#### [What needs to be done]
Your copy should match the records below word for word and contain no pictures.

Entries taken from a collection:
[Start of section]

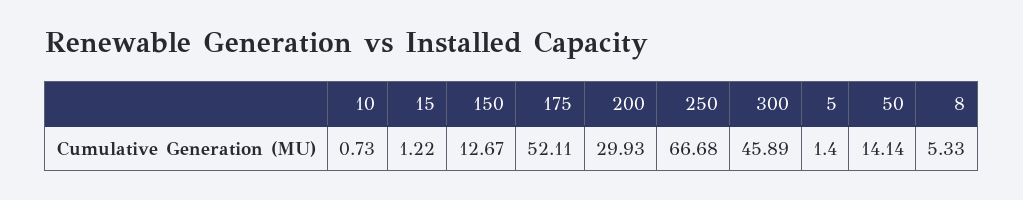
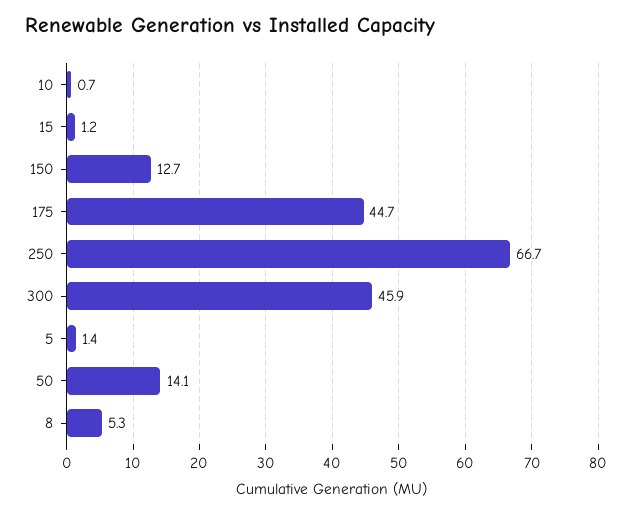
  {
    "10": 0.73,
    "15": 1.22,
    "150": 12.67,
-   "175": 52.11,
+   "175": 44.7,
-   "200": 29.93,
    "250": 66.68,
    "300": 45.89,
    "5": 1.4,
    "50": 14.14,
    "8": 5.33
  }

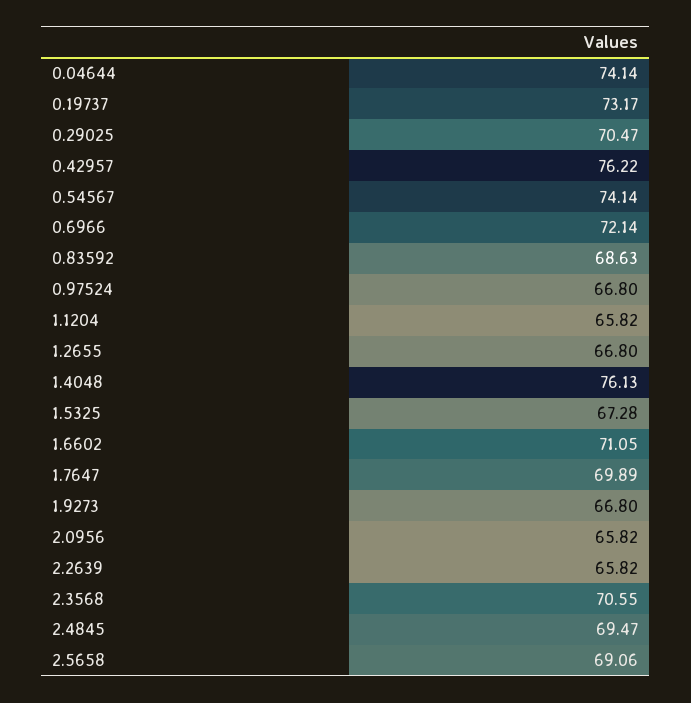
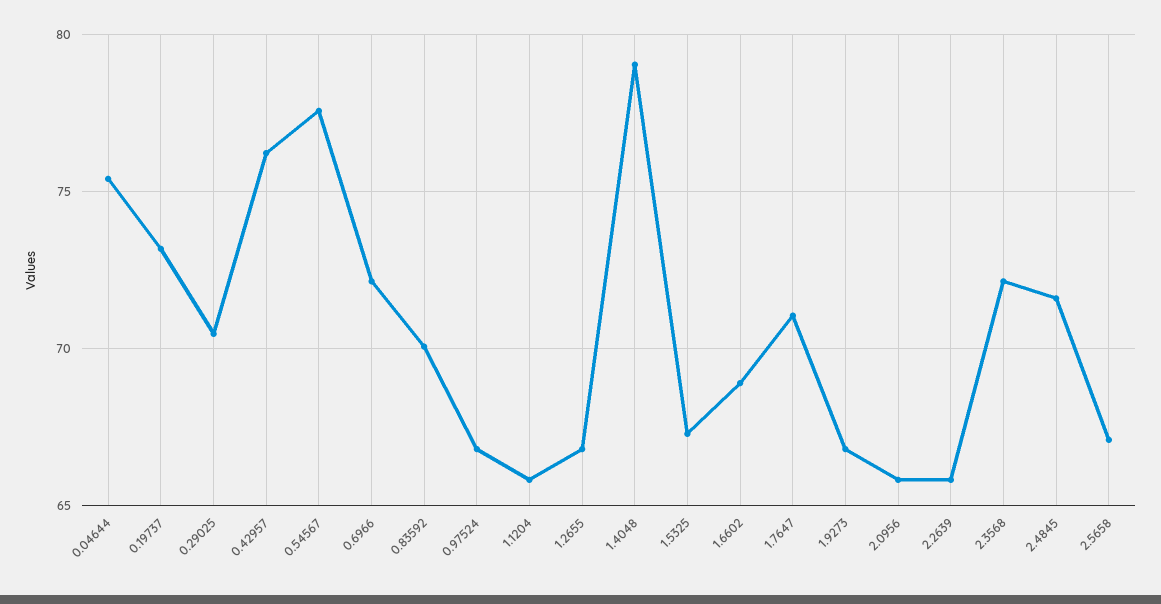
  {
-   "0.04644": 74.14,
+   "0.04644": 75.5,
    "0.19737": 73.17,
    "0.29025": 70.47,
    "0.42957": 76.22,
-   "0.54567": 74.14,
+   "0.54567": 77.5,
    "0.6966": 72.14,
-   "0.83592": 68.63,
+   "0.83592": 70,
    "0.97524": 66.8,
    "1.1204": 65.82,
    "1.2655": 66.8,
-   "1.4048": 76.13,
+   "1.4048": 79,
    "1.5325": 67.28,
-   "1.6602": 71.05,
+   "1.6602": 69,
-   "1.7647": 69.89,
+   "1.7647": 71,
    "1.9273": 66.8,
    "2.0956": 65.82,
    "2.2639": 65.82,
-   "2.3568": 70.55,
+   "2.3568": 72,
-   "2.4845": 69.47,
+   "2.4845": 71.5,
-   "2.5658": 69.06
+   "2.5658": 67
  }

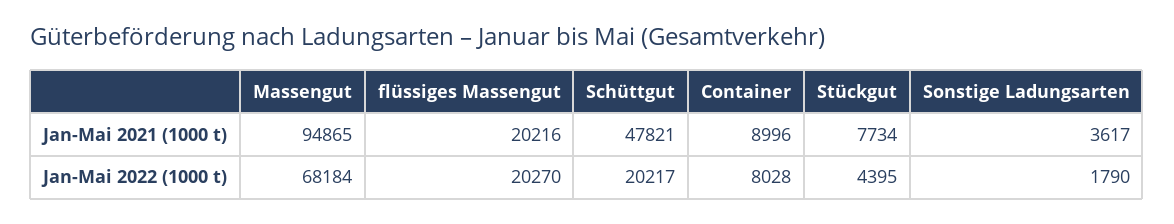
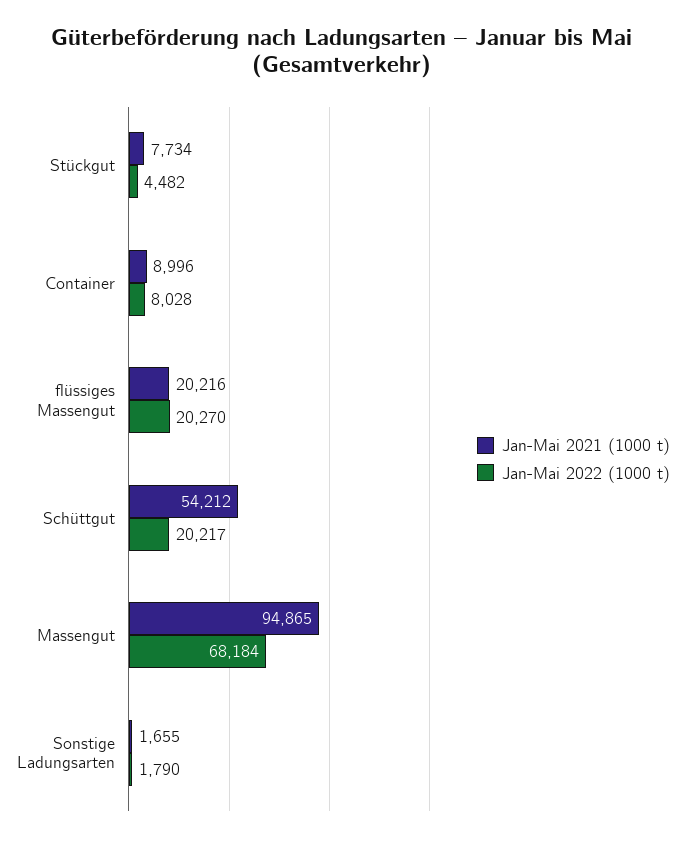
  {
    "Jan-Mai 2021 (1000 t)": {
      "Massengut": 94865,
      "flüssiges Massengut": 20216,
-     "Schüttgut": 47821,
+     "Schüttgut": 54212,
      "Container": 8996,
      "Stückgut": 7734,
-     "Sonstige Ladungsarten": 3617
+     "Sonstige Ladungsarten": 1655
    },
    "Jan-Mai 2022 (1000 t)": {
      "Massengut": 68184,
      "flüssiges Massengut": 20270,
      "Schüttgut": 20217,
      "Container": 8028,
-     "Stückgut": 4395,
+     "Stückgut": 4482,
      "Sonstige Ladungsarten": 1790
    }
  }

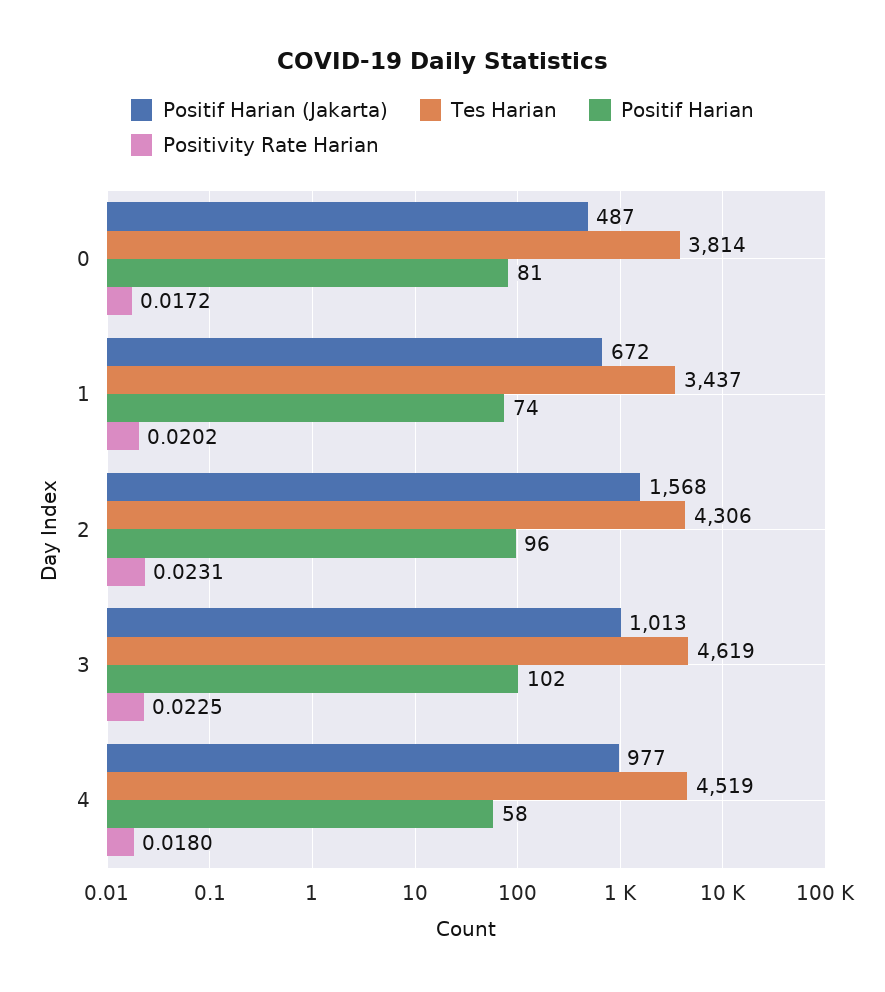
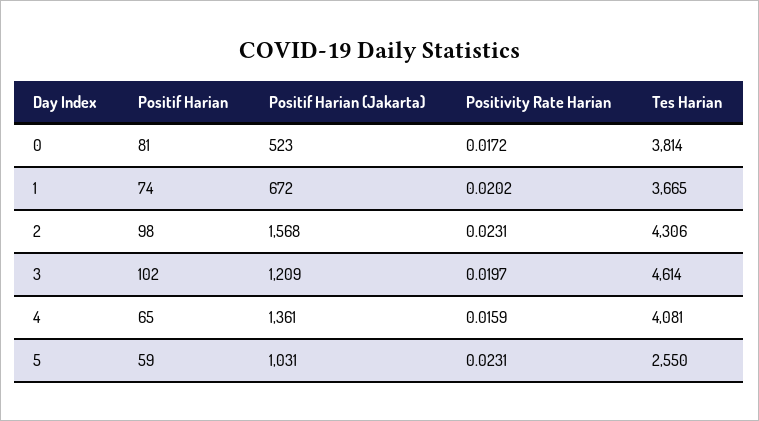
  {
    "Positif Harian (Jakarta)": {
-     "0": 487,
+     "0": 523,
      "1": 672,
      "2": 1568,
-     "3": 1013,
+     "3": 1209,
-     "4": 977
+     "4": 1361,
+     "5": 1031
    },
    "Tes Harian": {
      "0": 3814,
-     "1": 3437,
+     "1": 3665,
      "2": 4306,
-     "3": 4619,
+     "3": 4614,
-     "4": 4519
+     "4": 4081,
+     "5": 2550
    },
    "Positif Harian": {
      "0": 81,
      "1": 74,
-     "2": 96,
+     "2": 98,
      "3": 102,
-     "4": 58
+     "4": 65,
+     "5": 59
    },
    "Positivity Rate Harian": {
      "0": 0.0172,
      "1": 0.0202,
      "2": 0.0231,
-     "3": 0.0225,
+     "3": 0.0197,
-     "4": 0.018
+     "4": 0.0159,
+     "5": 0.0231
    }
  }

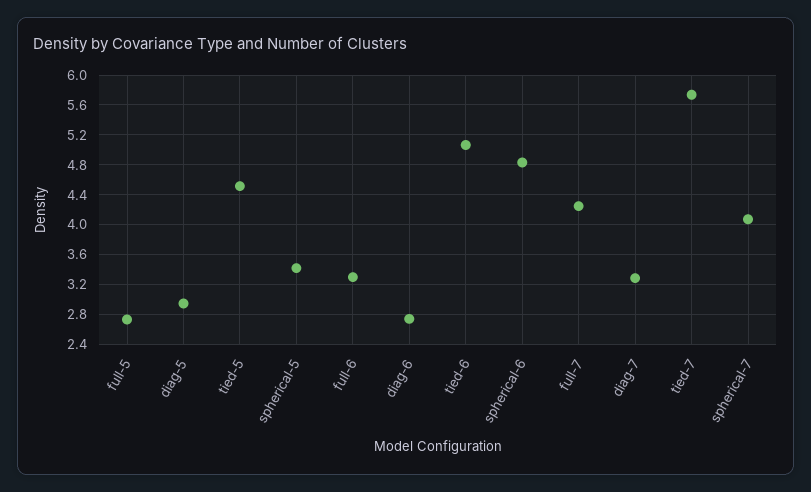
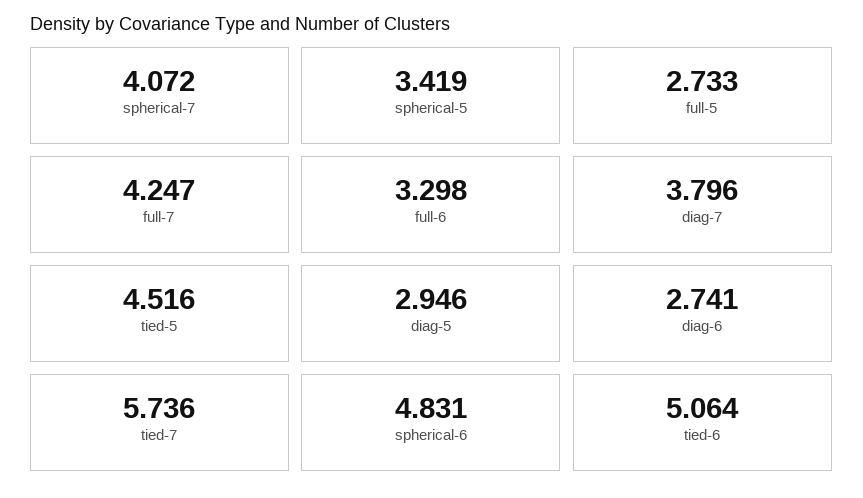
  {
    "full-5": 2.733,
    "diag-5": 2.946,
    "tied-5": 4.516,
    "spherical-5": 3.419,
    "full-6": 3.298,
    "diag-6": 2.741,
    "tied-6": 5.064,
    "spherical-6": 4.831,
    "full-7": 4.247,
-   "diag-7": 3.3,
+   "diag-7": 3.796,
    "tied-7": 5.736,
    "spherical-7": 4.072
  }

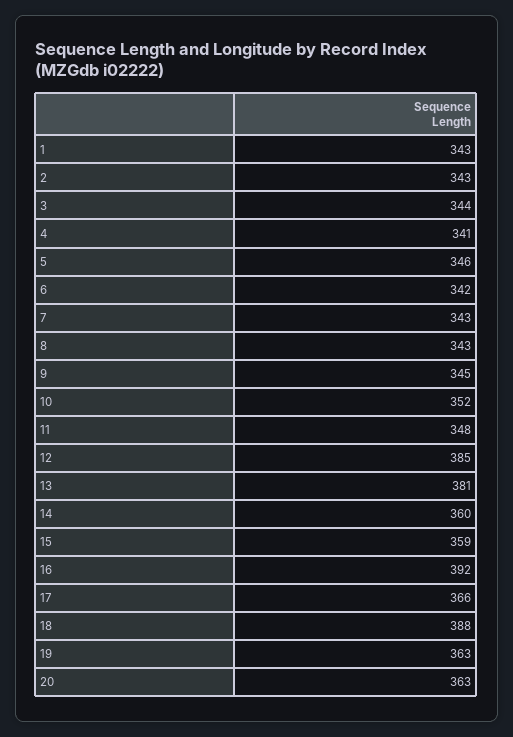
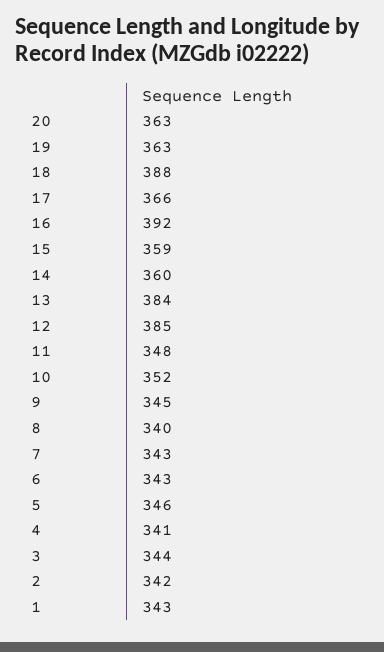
  {
    "1": 343,
-   "2": 343,
+   "2": 342,
    "3": 344,
    "4": 341,
    "5": 346,
-   "6": 342,
+   "6": 343,
    "7": 343,
-   "8": 343,
+   "8": 340,
    "9": 345,
    "10": 352,
    "11": 348,
    "12": 385,
-   "13": 381,
+   "13": 384,
    "14": 360,
    "15": 359,
    "16": 392,
    "17": 366,
    "18": 388,
    "19": 363,
    "20": 363
  }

[End of section]

#### [Task response]
  {
    "10": 0.73,
    "15": 1.22,
    "150": 12.67,
-   "175": 52.11,
+   "175": 44.7,
-   "200": 29.93,
    "250": 66.68,
    "300": 45.89,
    "5": 1.4,
    "50": 14.14,
    "8": 5.33
  }

  {
-   "0.04644": 74.14,
+   "0.04644": 75.5,
    "0.19737": 73.17,
    "0.29025": 70.47,
    "0.42957": 76.22,
-   "0.54567": 74.14,
+   "0.54567": 77.5,
    "0.6966": 72.14,
-   "0.83592": 68.63,
+   "0.83592": 70,
    "0.97524": 66.8,
    "1.1204": 65.82,
    "1.2655": 66.8,
-   "1.4048": 76.13,
+   "1.4048": 79,
    "1.5325": 67.28,
-   "1.6602": 71.05,
+   "1.6602": 69,
-   "1.7647": 69.89,
+   "1.7647": 71,
    "1.9273": 66.8,
    "2.0956": 65.82,
    "2.2639": 65.82,
-   "2.3568": 70.55,
+   "2.3568": 72,
-   "2.4845": 69.47,
+   "2.4845": 71.5,
-   "2.5658": 69.06
+   "2.5658": 67
  }

  {
    "Jan-Mai 2021 (1000 t)": {
      "Massengut": 94865,
      "flüssiges Massengut": 20216,
-     "Schüttgut": 47821,
+     "Schüttgut": 54212,
      "Container": 8996,
      "Stückgut": 7734,
-     "Sonstige Ladungsarten": 3617
+     "Sonstige Ladungsarten": 1655
    },
    "Jan-Mai 2022 (1000 t)": {
      "Massengut": 68184,
      "flüssiges Massengut": 20270,
      "Schüttgut": 20217,
      "Container": 8028,
-     "Stückgut": 4395,
+     "Stückgut": 4482,
      "Sonstige Ladungsarten": 1790
    }
  }

  {
    "Positif Harian (Jakarta)": {
-     "0": 487,
+     "0": 523,
      "1": 672,
      "2": 1568,
-     "3": 1013,
+     "3": 1209,
-     "4": 977
+     "4": 1361,
+     "5": 1031
    },
    "Tes Harian": {
      "0": 3814,
-     "1": 3437,
+     "1": 3665,
      "2": 4306,
-     "3": 4619,
+     "3": 4614,
-     "4": 4519
+     "4": 4081,
+     "5": 2550
    },
    "Positif Harian": {
      "0": 81,
      "1": 74,
-     "2": 96,
+     "2": 98,
      "3": 102,
-     "4": 58
+     "4": 65,
+     "5": 59
    },
    "Positivity Rate Harian": {
      "0": 0.0172,
      "1": 0.0202,
      "2": 0.0231,
-     "3": 0.0225,
+     "3": 0.0197,
-     "4": 0.018
+     "4": 0.0159,
+     "5": 0.0231
    }
  }

  {
    "full-5": 2.733,
    "diag-5": 2.946,
    "tied-5": 4.516,
    "spherical-5": 3.419,
    "full-6": 3.298,
    "diag-6": 2.741,
    "tied-6": 5.064,
    "spherical-6": 4.831,
    "full-7": 4.247,
-   "diag-7": 3.3,
+   "diag-7": 3.796,
    "tied-7": 5.736,
    "spherical-7": 4.072
  }

  {
    "1": 343,
-   "2": 343,
+   "2": 342,
    "3": 344,
    "4": 341,
    "5": 346,
-   "6": 342,
+   "6": 343,
    "7": 343,
-   "8": 343,
+   "8": 340,
    "9": 345,
    "10": 352,
    "11": 348,
    "12": 385,
-   "13": 381,
+   "13": 384,
    "14": 360,
    "15": 359,
    "16": 392,
    "17": 366,
    "18": 388,
    "19": 363,
    "20": 363
  }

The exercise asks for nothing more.